Abstract 16941: Differentially Secreted MicroRNAs of Bone Marrow-Derived Mononuclear Cells Might Influence Cardiovascular Repair After Acute Ischemia
Initial trials as well as meta-analyses suggest that bone marrow-derived mononuclear cells (BMC) augment neovascularization after ischemia. Due to the low engraftment of BMC into the heart, paracrine factors are thought to be responsible for the improvement after cell therapy after acute ischemia. Recent studies demonstrated that cells release microRNA (miR) that can be taken up and regulate target gene expression in other cells. The aim of our study was to determine the secretion of miRs by BMC used to activate cardiovascular repair.
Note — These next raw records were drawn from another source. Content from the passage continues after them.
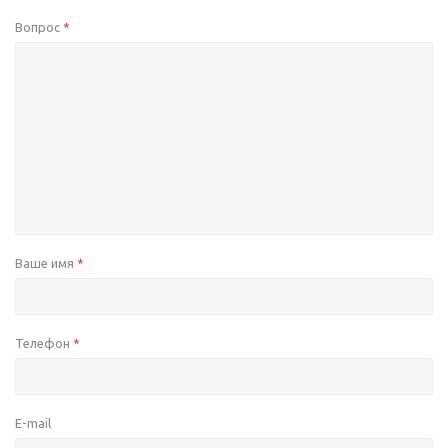
Вопрос
*
Ваше имя
*
Телефон
*
E-mail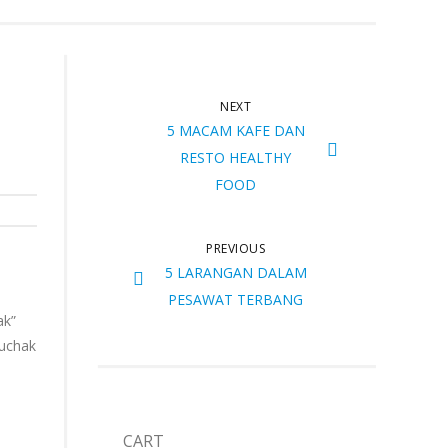
NEXT
5 MACAM KAFE DAN
RESTO HEALTHY
FOOD
PREVIOUS
5 LARANGAN DALAM
PESAWAT TERBANG
ak”
tuchak
CART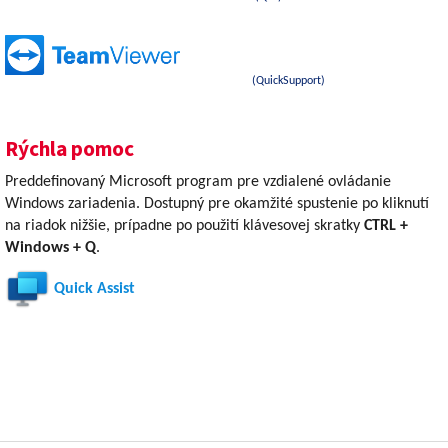
(QuickSupport)
Rýchla pomoc
Preddefinovaný Microsoft program pre vzdialené ovládanie
Windows zariadenia. Dostupný pre okamžité spustenie po kliknutí
na riadok nižšie, prípadne po použití klávesovej skratky
CTRL +
Windows + Q
.
Quick Assist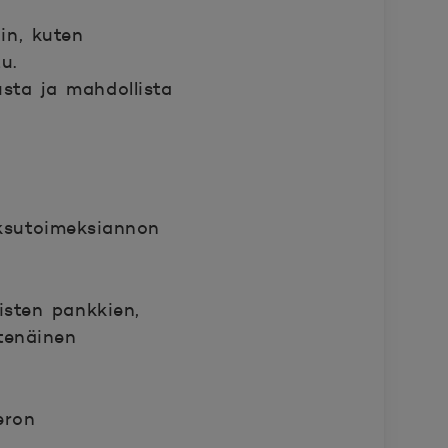
in, kuten
u.
usta ja mahdollista
aksutoimeksiannon
isten pankkien,
tenäinen
eron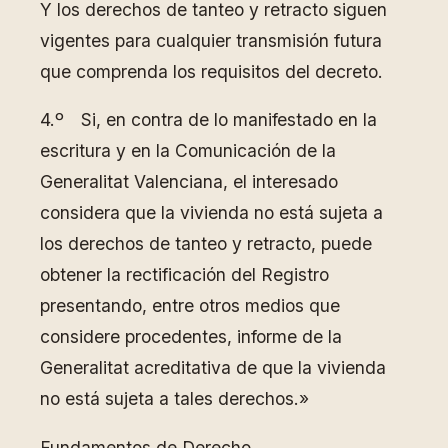
Y los derechos de tanteo y retracto siguen
vigentes para cualquier transmisión futura
que comprenda los requisitos del decreto.
4.º Si, en contra de lo manifestado en la
escritura y en la Comunicación de la
Generalitat Valenciana, el interesado
considera que la vivienda no está sujeta a
los derechos de tanteo y retracto, puede
obtener la rectificación del Registro
presentando, entre otros medios que
considere procedentes, informe de la
Generalitat acreditativa de que la vivienda
no está sujeta a tales derechos.»
Fundamentos de Derecho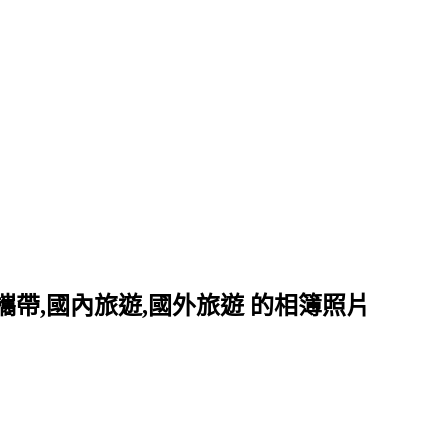
便攜帶,國內旅遊,國外旅遊 的相簿照片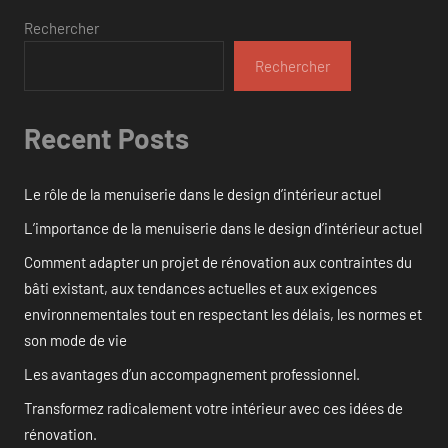
Rechercher
Rechercher
Recent Posts
Le rôle de la menuiserie dans le design d’intérieur actuel
L’importance de la menuiserie dans le design d’intérieur actuel
Comment adapter un projet de rénovation aux contraintes du
bâti existant, aux tendances actuelles et aux exigences
environnementales tout en respectant les délais, les normes et
son mode de vie
Les avantages d’un accompagnement professionnel.
Transformez radicalement votre intérieur avec ces idées de
rénovation.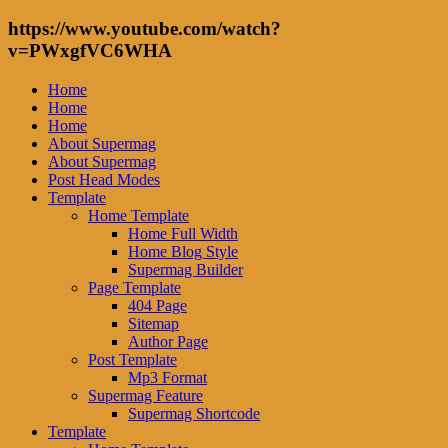
https://www.youtube.com/watch?
v=PWxgfVC6WHA
Home
Home
Home
About Supermag
About Supermag
Post Head Modes
Template
Home Template
Home Full Width
Home Blog Style
Supermag Builder
Page Template
404 Page
Sitemap
Author Page
Post Template
Mp3 Format
Supermag Feature
Supermag Shortcode
Template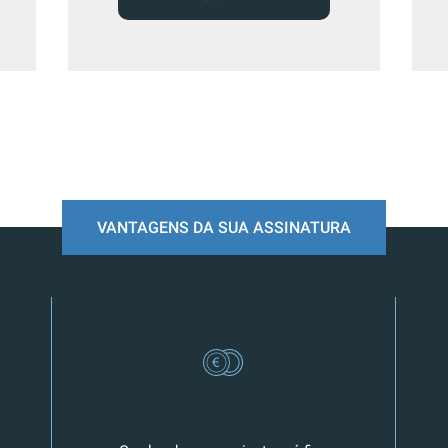
VANTAGENS DA SUA ASSINATURA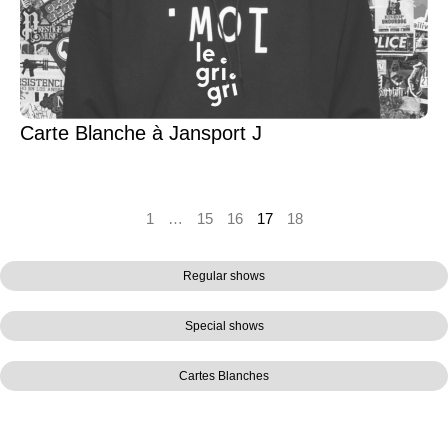
Carte Blanche à Jansport J
1
…
15
16
17
18
Regular shows
Special shows
Cartes Blanches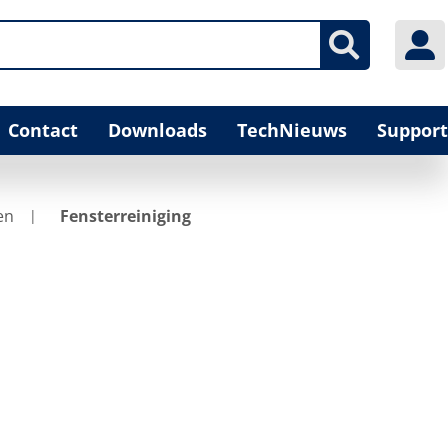
Contact
Downloads
TechNieuws
Support
en
Fensterreiniging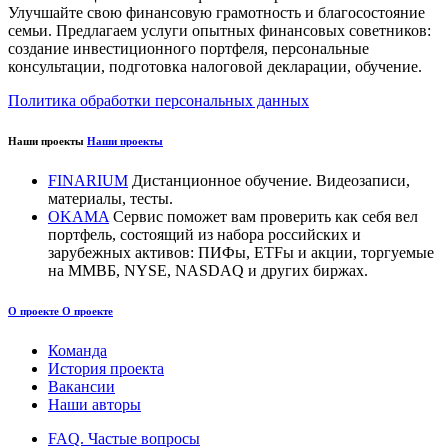
Улучшайте свою финансовую грамотность и благосостояние
семьи. Предлагаем услуги опытных финансовых советников:
создание инвестиционного портфеля, персональные
консультации, подготовка налоговой декларации, обучение.
Политика обработки персональных данных
Наши проекты
Наши проекты
FINARIUM
Дистанционное обучение. Видеозаписи,
материалы, тесты.
OKAMA
Сервис поможет вам проверить как себя вел
портфель, состоящий из набора российских и
зарубежных активов: ПИФы, ETFы и акции, торгуемые
на ММВБ, NYSE, NASDAQ и других биржах.
О проекте
О проекте
Команда
История проекта
Вакансии
Наши авторы
FAQ. Частые вопросы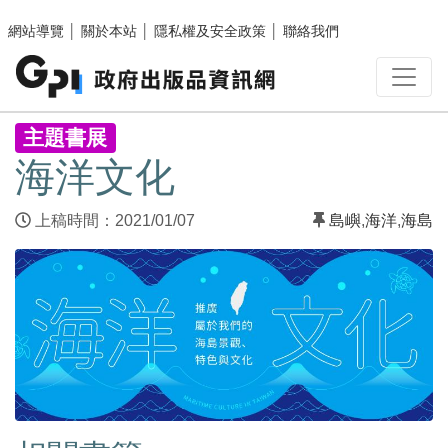
跳至主要內容區塊
網站導覽
│
關於本站
│
隱私權及安全政策
│
聯絡我們
:::
主題書展
海洋文化
上稿時間：2021/01/07
島嶼
,
海洋
,
海島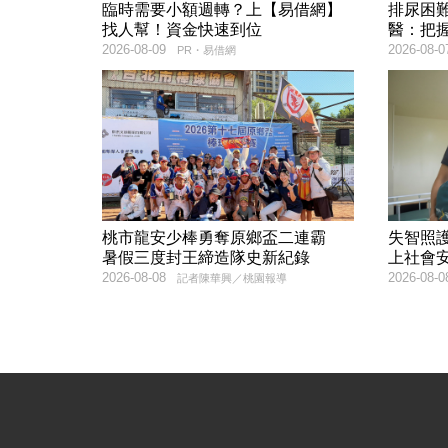
臨時需要小額週轉？上【易借網】
排尿困
找人幫！資金快速到位
醫：把
2026-08-09
2026-08-0
PR・易借網
桃市龍安少棒勇奪原鄉盃二連霸
失智照
暑假三度封王締造隊史新紀錄
上社會
2026-08-08
2026-08-0
記者陳華興／桃園報導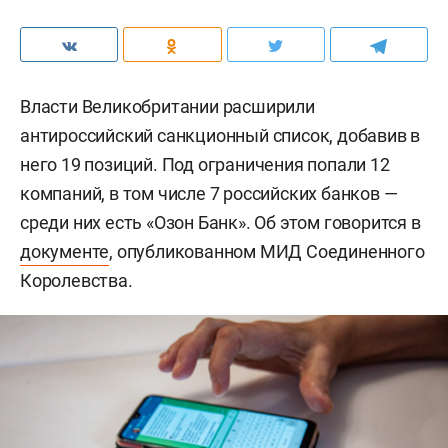
Власти Великобритании расширили
антироссийский санкционный список, добавив в
него 19 позиций. Под ограничения попали 12
компаний, в том числе 7 российских банков —
среди них есть «Озон Банк». Об этом говорится в
документе
, опубликованном МИД Соединенного
Королевства.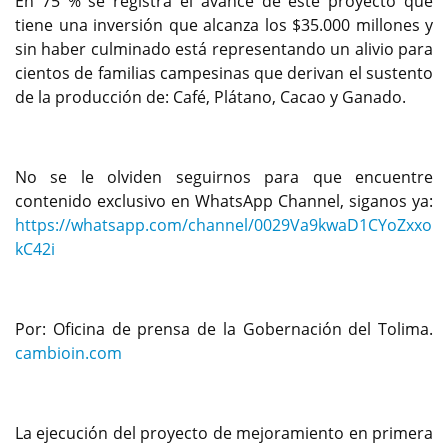
En 75 % se registra el avance de este proyecto que
tiene una inversión que alcanza los $35.000 millones y
sin haber culminado está representando un alivio para
cientos de familias campesinas que derivan el sustento
de la producción de: Café, Plátano, Cacao y Ganado.
No se le olviden seguirnos para que encuentre
contenido exclusivo en WhatsApp Channel, siganos ya:
https://whatsapp.com/channel/0029Va9kwaD1CYoZxxo
kC42i
Por: Oficina de prensa de la Gobernación del Tolima.
cambioin.com
La ejecución del proyecto de mejoramiento en primera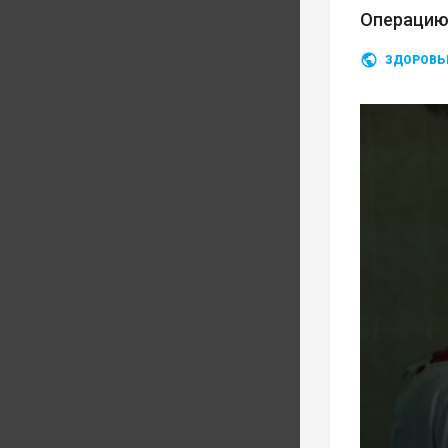
Операцию
ЗДОРОВЬ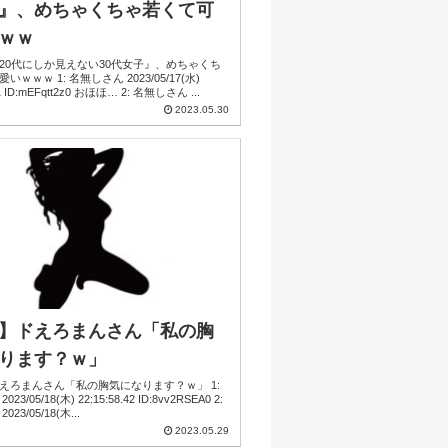
』、めちゃくちゃ若くて可
ｗｗ
20代にしか見えない30代女子』、めちゃくち
 1: 名無しさん 2023/05/17(水)
23:04:07.51 ID:mEFqtt2z0 おほほ… 2: 名無しさん ...
2023.05.30
】ドえろまんさん「私の胸
ります？ｗ」
えろまんさん「私の胸気になります？ｗ」 1:
2:
名無しさん 2023/05/18(木...
2023.05.29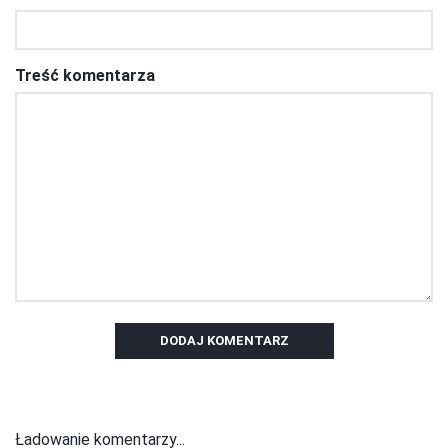
Treść komentarza
DODAJ KOMENTARZ
Ładowanie komentarzy...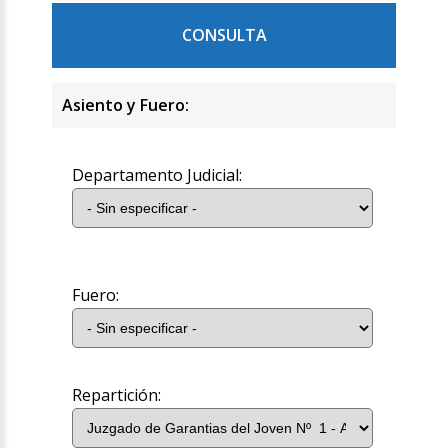
CONSULTA
Asiento y Fuero:
Departamento Judicial:
Fuero:
Repartición: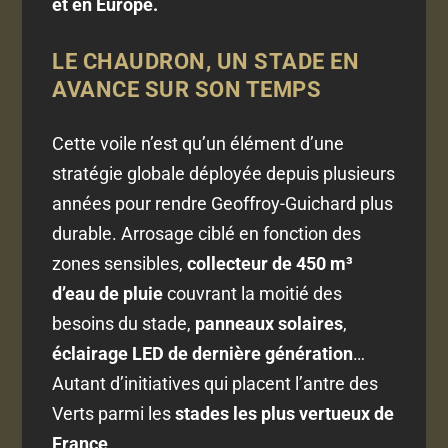
et en Europe.
LE CHAUDRON, UN STADE EN
AVANCE SUR SON TEMPS
Cette voile n’est qu’un élément d’une
stratégie globale déployée depuis plusieurs
années pour rendre Geoffroy-Guichard plus
durable. Arrosage ciblé en fonction des
zones sensibles,
collecteur de 450 m³
d’eau de pluie
couvrant la moitié des
besoins du stade,
panneaux solaires
,
éclairage LED de dernière génération
…
Autant d’initiatives qui placent l’antre des
Verts parmi les
stades les plus vertueux de
France
.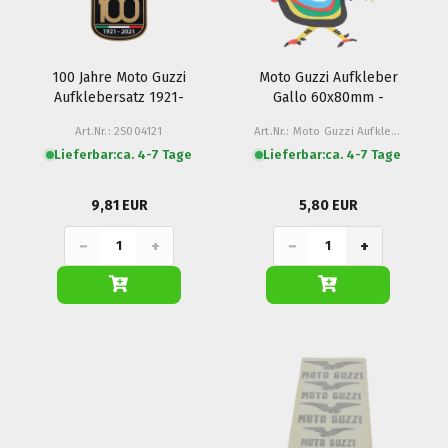
100 Jahre Moto Guzzi
Moto Guzzi Aufkleber
Aufklebersatz 1921-
Gallo 60x80mm -
2021, 3-teilig
Galetto
Art.Nr.: 2S004121
Art.Nr.: Moto Guzzi Aufkleber Gallo
Lieferbar:
ca. 4-7 Tage
Lieferbar:
ca. 4-7 Tage
9,81 EUR
5,80 EUR
−
+
−
+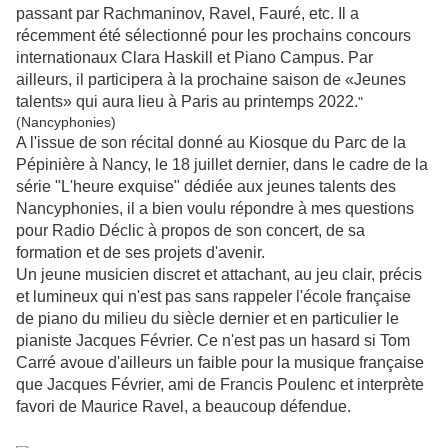
passant par Rachmaninov, Ravel, Fauré, etc. Il a
récemment été sélectionné pour les prochains concours
internationaux Clara Haskill et Piano Campus. Par
ailleurs, il participera à la prochaine saison de «Jeunes
talents» qui aura lieu à Paris au printemps 2022.
"
(Nancyphonies)
A l'issue de son récital donné au Kiosque du Parc de la
Pépinière à Nancy, le 18 juillet dernier, dans le cadre de la
série "L'heure exquise" dédiée aux jeunes talents des
Nancyphonies, il a bien voulu répondre à mes questions
pour Radio Déclic à propos de son concert, de sa
formation et de ses projets d'avenir.
Un jeune musicien discret et attachant, au jeu clair, précis
et lumineux qui n'est pas sans rappeler l'école française
de piano du milieu du siècle dernier et en particulier le
pianiste Jacques Février. Ce n'est pas un hasard si Tom
Carré avoue d'ailleurs un faible pour la musique française
que Jacques Février, ami de Francis Poulenc et interprète
favori de Maurice Ravel, a beaucoup défendue.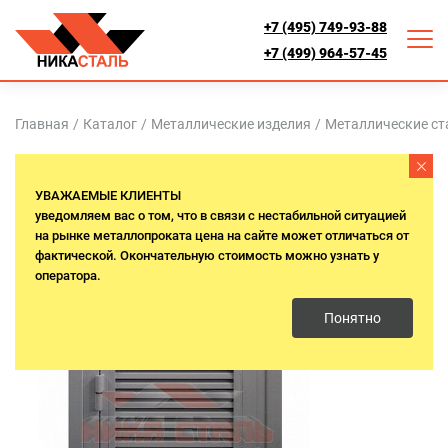
+7 (495) 749-93-88
+7 (499) 964-57-45
Главная
/
Каталог
/
Металлические изделия
/
Металлические ст
УВАЖАЕМЫЕ КЛИЕНТЫ
уведомляем вас о том, что в связи с нестабильной ситуацией
на рынке металлопроката цена на сайте может отличаться от
фактической. Окончательную стоимость можно узнать у
оператора.
Понятно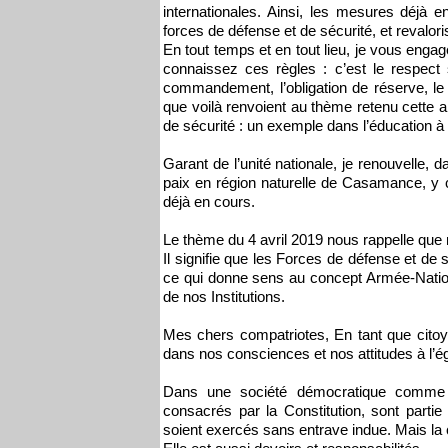
internationales. Ainsi, les mesures déjà 
forces de défense et de sécurité, et revaloris
En tout temps et en tout lieu, je vous enga
connaissez ces règles : c’est le respect 
commandement, l’obligation de réserve, le c
que voilà renvoient au thème retenu cette a
de sécurité : un exemple dans l’éducation à l
Garant de l’unité nationale, je renouvelle,
paix en région naturelle de Casamance, y
déjà en cours.
Le thème du 4 avril 2019 nous rappelle que no
Il signifie que les Forces de défense et de 
ce qui donne sens au concept Armée-Nation e
de nos Institutions.
Mes chers compatriotes, En tant que citoye
dans nos consciences et nos attitudes à l’ég
Dans une société démocratique comme la n
consacrés par la Constitution, sont partie i
soient exercés sans entrave indue. Mais la c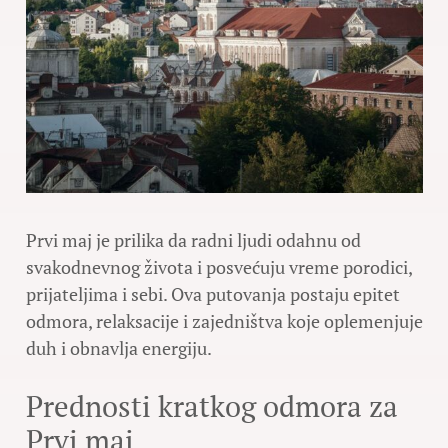
Prvi maj je prilika da radni ljudi odahnu od
svakodnevnog života i posvećuju vreme porodici,
prijateljima i sebi. Ova putovanja postaju epitet
odmora, relaksacije i zajedništva koje oplemenjuje
duh i obnavlja energiju.
Prednosti kratkog odmora za
Prvi maj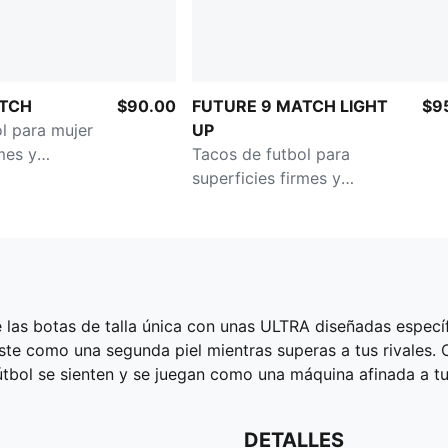
ATCH
$90.00
FUTURE 9 MATCH LIGHT
$9
l para mujer
UP
mes y
Tacos de futbol para
superficies firmes y
artificiales para mujer
e las botas de talla única con unas ULTRA diseñadas específ
juste como una segunda piel mientras superas a tus rivales.
útbol se sienten y se juegan como una máquina afinada a tu
DETALLES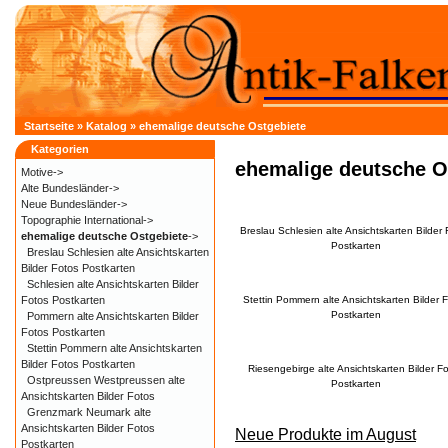
Startseite
»
Katalog
»
ehemalige deutsche Ostgebiete
Kategorien
ehemalige deutsche O
Motive->
Alte Bundesländer->
Neue Bundesländer->
Topographie International->
Breslau Schlesien alte Ansichtskarten Bilder 
ehemalige deutsche Ostgebiete
->
Postkarten
Breslau Schlesien alte Ansichtskarten
Bilder Fotos Postkarten
Schlesien alte Ansichtskarten Bilder
Fotos Postkarten
Stettin Pommern alte Ansichtskarten Bilder 
Postkarten
Pommern alte Ansichtskarten Bilder
Fotos Postkarten
Stettin Pommern alte Ansichtskarten
Bilder Fotos Postkarten
Riesengebirge alte Ansichtskarten Bilder F
Ostpreussen Westpreussen alte
Postkarten
Ansichtskarten Bilder Fotos
Grenzmark Neumark alte
Ansichtskarten Bilder Fotos
Neue Produkte im August
Postkarten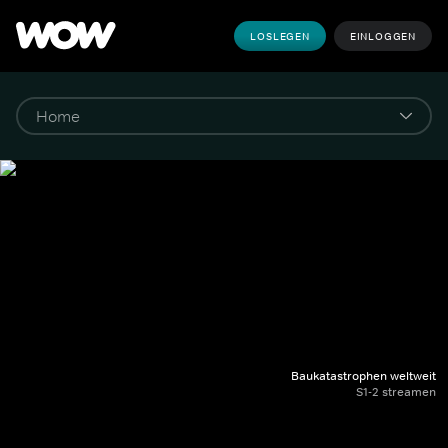
LOSLEGEN
EINLOGGEN
Baukatastrophen weltweit
S1-2 streamen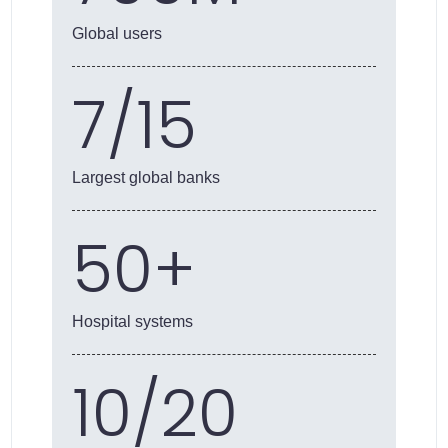
Global users
7/15
Largest global banks
50+
Hospital systems
10/20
BMC were isolated from bone marrow aspirates obtained from patients with CAD (CAD-BMC, n=7) or healthy volunteers (HC-BMC, n=14). The five potentially angiogenesis-regulating miRs, miR-17, -29c, -92a, -126, and -150 were measured in BMC as well as in their secretome by qPCR. The cellular levels of miR-17, -29c, and -126 did not differ between BMC derived from HC versus CAD-patients. However, miR-92a and miR-150 were significantly reduced in CAD-BMC compared to HC-BMC (58±61% and 31±32% of HC-BMC, p<0.05 respectively). MiRs-17, -29c, -126 and -150 were also detected at similar levels in the secretome (whole supernatant (SN) as well as microvesicles (MV) isolated by ultra-centrifugation) of HC-BMC and CAD-BMC. However, CAD-BMC secreted significant higher levels of miR-92a compared to HC-BMC (235±195% of HC-BMC, p<0.05). By calculating the copy number of miRs in the cells as well as in the supernatant, we detected an increase of approximately 500% in secretion of miR-92a by CAD-BMC. This study demonstrates that BMC secrete different angiogenes-regulating miRs. MiR-92a is efficiently secreted by CAD-BMC. The increased secretion of the anti-angiogenic miR-92a in patient-derived BMC might partly explain the lower regeneration potential of CAD-BMC compared to HC-BMC. Interferences with miR expression as well as potentially secretion might be promising tools to increase the therapeutic potential of BMC for cardiovascular repair.
- © 2012 by American Heart Association, Inc.